Detrás de mí alguien tocó a la puerta con un ruido apenas perceptible.

—Mamá. —La puerta de la cocina chirrió y a un lado asomó la cara pecosa de Holly. El perro se coló como una exhalación bajo el brazo de Holly y se puso a lamer las migas del suelo como una aspiradora.

—Pasa, Hol —dijo Alison mientras su hija pequeña arrastraba los pies desde el umbral. Me fijé en que se había pintarrajeado las palmas de las manos con boli como yo hacía a su edad.

—Me aburro un poco ahí fuera —dijo Holly—. Sophie no suelta el teléfono y no ponen nada en la tele. Ya sé que estoy castigada, y entiendo lo de internet, pero... —Nos cruzamos la mirada y me sonrió tímidamente.

—Vale, pasa —respondió Alison—. Siéntate. Estamos terminando. ¿Quieres una galleta de las que ha traído Jenny?

Holly se sentó a mi lado en el banco, se acomodó hasta encontrar la postura y alargó la mano hacia el plato.

—Estás buscando tazas de té, ¿verdad? Porque te vas a casar, ¿no? Mamá me lo ha dicho —soltó, mirándome con sus grandes ojos chispeantes.

Asentí sonriendo.

Alison le pellizcó suavemente el brazo y dijo:

—Cuando las encontremos, quizá deberíamos guardarlas para cuando Sophie y tú encontréis a vuestro príncipe azul, ¿no?

—¡Genial! —prorrumpió Holly, soltando una risita ahogada.

Entonces Alison puso los ojos en blanco y se volvió hacia nosotras.

—O al menos a alguien que me devuelva a mis preciosas niñas y se lleve a estas dos ranas...

—¡Guarda las tazas para nuestras bodas! —exclamó Holly, aún entre risas, ya sin timidez.

Mientras Alison bromeaba con una de sus hijas caí en la cuenta de que algún día probablemente mantendrían en serio esta conversación sobre el matrimonio. Cuando Holly y Sophie preparasen sus banquetes de boda, su madre estaría ahí para ir a las pruebas del traje de novia, ver salones de celebraciones y ayudarlas con la distribución de las mesas. Ese día Alison estaría presente, orgullosa y, casi con toda seguridad, emocionada al ver a sus hijas empezar su vida de casadas.
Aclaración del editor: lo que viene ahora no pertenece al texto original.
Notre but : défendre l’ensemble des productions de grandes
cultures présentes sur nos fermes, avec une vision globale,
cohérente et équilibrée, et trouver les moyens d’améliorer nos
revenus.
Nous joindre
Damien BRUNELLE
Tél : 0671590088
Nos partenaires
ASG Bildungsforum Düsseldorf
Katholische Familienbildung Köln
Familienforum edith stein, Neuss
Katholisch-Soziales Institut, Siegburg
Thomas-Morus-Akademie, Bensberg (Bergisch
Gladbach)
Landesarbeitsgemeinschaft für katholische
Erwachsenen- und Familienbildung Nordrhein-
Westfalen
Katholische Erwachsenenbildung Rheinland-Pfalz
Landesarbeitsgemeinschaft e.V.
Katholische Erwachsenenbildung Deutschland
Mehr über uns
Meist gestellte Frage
—Estás buscando otros juegos de té como ese, ¿no?, cosas antiguas —me preguntó la niña.

Asentí, pero me sentía confusa. Pensar que Alison estaría en las bodas de sus hijas me había hecho ser consciente de que, por más vueltas que le diera, en la mía faltaría alguien.

—Sí, efectivamente —respondió Alison—. Pero no cosas antiguas corrientes, Hol, cosas preciosas, como el juego que tiene la abuelita en su casa.
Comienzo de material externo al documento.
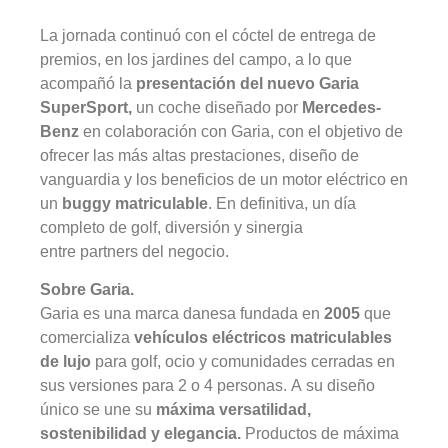
La jornada continuó con el cóctel de entrega de
premios, en los jardines del campo, a lo que
acompañó la
presentación del nuevo Garia
SuperSport,
un coche diseñado por
Mercedes-
Benz
en colaboración con Garia, con el objetivo de
ofrecer las más altas prestaciones, diseño de
vanguardia y los beneficios de un motor eléctrico en
un
buggy matriculable
. En definitiva, un día
completo de golf, diversión y sinergia
entre partners del negocio.
Sobre Garia.
Garia es una marca danesa fundada en
2005
que
comercializa
vehículos eléctricos matriculables
de lujo
para golf, ocio y comunidades cerradas en
sus versiones para 2 o 4 personas. A su diseño
único se une su
máxima versatilidad,
sostenibilidad y elegancia.
Productos de máxima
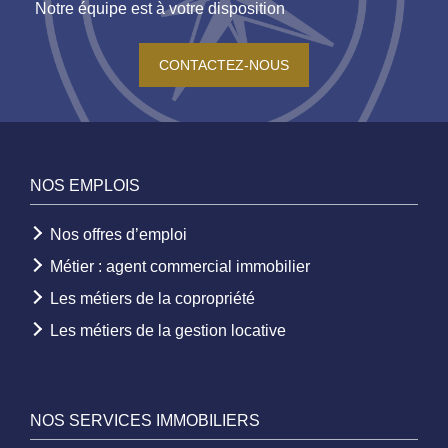
Notre équipe est à votre disposition
CONTACTEZ-NOUS
NOS EMPLOIS
Nos offres d’emploi
Métier : agent commercial immobilier
Les métiers de la copropriété
Les métiers de la gestion locative
NOS SERVICES IMMOBILIERS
—Mira que me gustaría quedarme aquí todo el día —intervino Maggie, volviendo a echar una ojeada al reloj de pared—, pero el deber me llama. No tengo más remedio que volver a la tienda. —Cogió la americana de lino y se puso de pie con una sonrisa—. Me ha encantado venir, Alison, muchas gracias por la comida; siento tener que irme con tanta prisa. —Al reparar en mi lata de galletas vacía sobre la encimera, la cogió y me la pasó.
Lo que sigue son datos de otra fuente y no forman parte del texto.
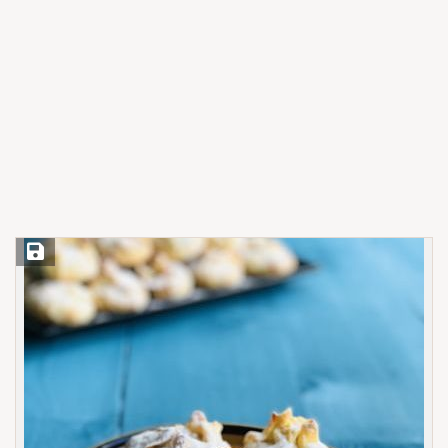
Save Recipe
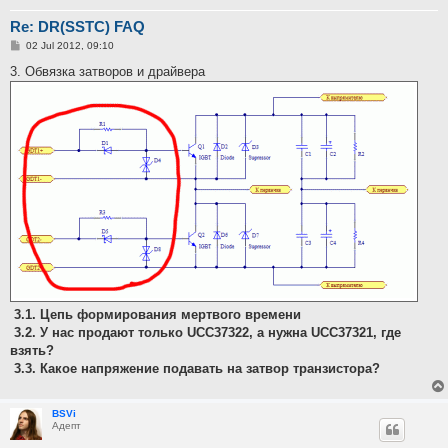
Re: DR(SSTC) FAQ
P
02 Jul 2012, 09:10
o
s
3. Обвязка затворов и драйвера
t
3.1. Цепь формирования мертвого времени
3.2. У нас продают только UCC37322, а нужна UCC37321, где
взять?
3.3. Какое напряжение подавать на затвор транзистора?
BSVi
Адепт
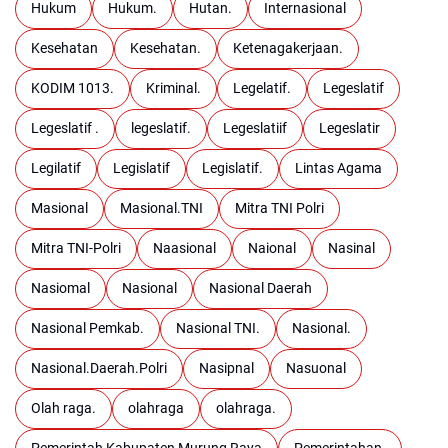
Hukum
Hukum.
Hutan.
Internasional
Kesehatan
Kesehatan.
Ketenagakerjaan.
KODIM 1013.
Kriminal.
Legelatif.
Legeslatif
Legeslatif .
legeslatif.
Legeslatiif
Legeslatir
Legilatif
Legislatif
Legislatif.
Lintas Agama
Masional
Masional.TNI
Mitra TNI Polri
Mitra TNI-Polri
Naasional
Naional
Nasinal
Nasiomal
Nasional
Nasional Daerah
Nasional Pemkab.
Nasional TNI.
Nasional.
Nasional.Daerah.Polri
Nasipnal
Nasuonal
Olah raga.
olahraga
olahraga.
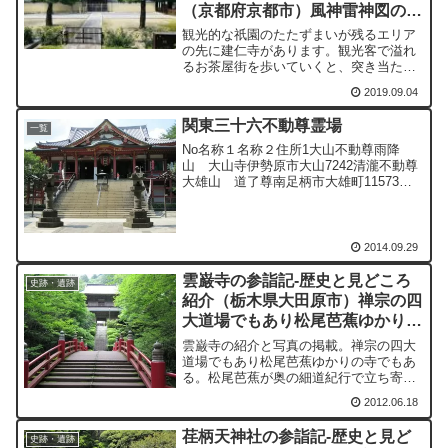
（京都府京都市）風神雷神図のあ
る禅寺
観光的な祇園のたたずまいが残るエリア
の先に建仁寺があります。観光客で溢れ
るお茶屋街を歩いていくと、突き当たり
に建仁寺の裏門にぶつかります。「けん
2019.09.04
ねんさん」の名で親しまれています。
「けんねんじ」「けんねじ」とも言うそ
関東三十六不動尊霊場
うです。八坂神社を参拝して...
一覧
No名称１名称２住所1大山不動尊雨降
山 大山寺伊勢原市大山7242清瀧不動尊
大雄山 道了尊南足柄市大雄町11573野
毛山不動尊成田山 延命院横浜市西区宮
崎町304和田不動尊大聖山 真福寺横浜
市保土ヶ谷区和田2-8-35日吉不動尊清林
山 金蔵...
2014.09.29
雲巌寺の参詣記-歴史と見どころ
史跡・遺跡
紹介（栃木県大田原市）禅宗の四
大道場でもあり松尾芭蕉ゆかりの
寺でもある
雲巌寺の紹介と写真の掲載。禅宗の四大
道場でもあり松尾芭蕉ゆかりの寺でもあ
る。松尾芭蕉が奥の細道紀行で立ち寄っ
た寺院としても知られ、寺域には当時の
2012.06.18
住職であった仏頂禅師と芭蕉の歌碑があ
る。
荏柄天神社の参詣記-歴史と見ど
史跡・遺跡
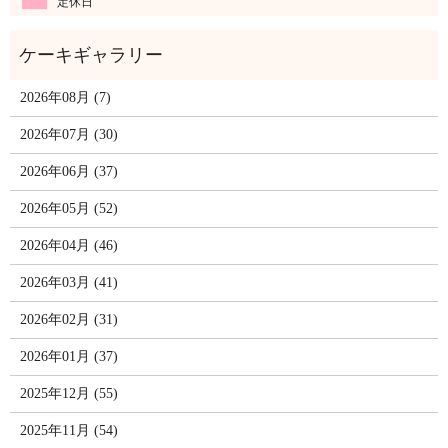
定休日
2026年08月 (7)
2026年07月 (30)
2026年06月 (37)
2026年05月 (52)
2026年04月 (46)
2026年03月 (41)
2026年02月 (31)
2026年01月 (37)
2025年12月 (55)
2025年11月 (54)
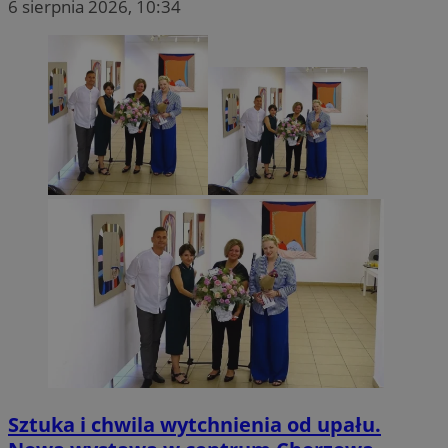
6 sierpnia 2026, 10:34
Sztuka i chwila wytchnienia od upału.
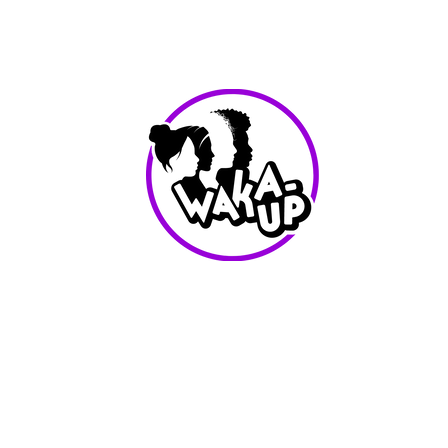
info@waka-up.be
+32 474 85 78 25
Avenue de Jette 225,
1090 Jette (portail vert)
—Sí, gracias, Alison —dije al tiempo que cogía la lata. Por un momento pensé en quedarme, pero me di cuenta de que ya no podría recuperar mi buen estado de ánimo. Me levanté para marcharme—. Yo también debería irme ya.

Alison estaba absorta acariciándole el pelo a Holly mientras esta masticaba una galleta.

—Claro —dijo, levantando la vista—. No hay de qué. Os acompaño.

Volví en bicicleta al apartamento, pedaleando lo más rápido que podía por las carreteras rurales, con el viento azotándome el pelo. Aunque el almuerzo había estado bien, agradecí la excusa para marcharme de casa de Alison. Verla con sus hijas había sido duro, me había recordado lo que nunca tendría —ni podría tener—. Siempre me acompañaría la sensación de que había un asiento vacío en nuestra boda.

Los pensamientos se me arremolinaban en la cabeza a medida que el paisaje cambiaba a toda velocidad, una masa verde desdibujada. Sabía que era afortunada, realmente afortunada. Me iba a casar con Dan, a quien amaba con locura, que me hacía feliz. También tenía a mi padre, y a Chris, que eran increíbles.

Entonces, ¿por qué me sentía tan vacía?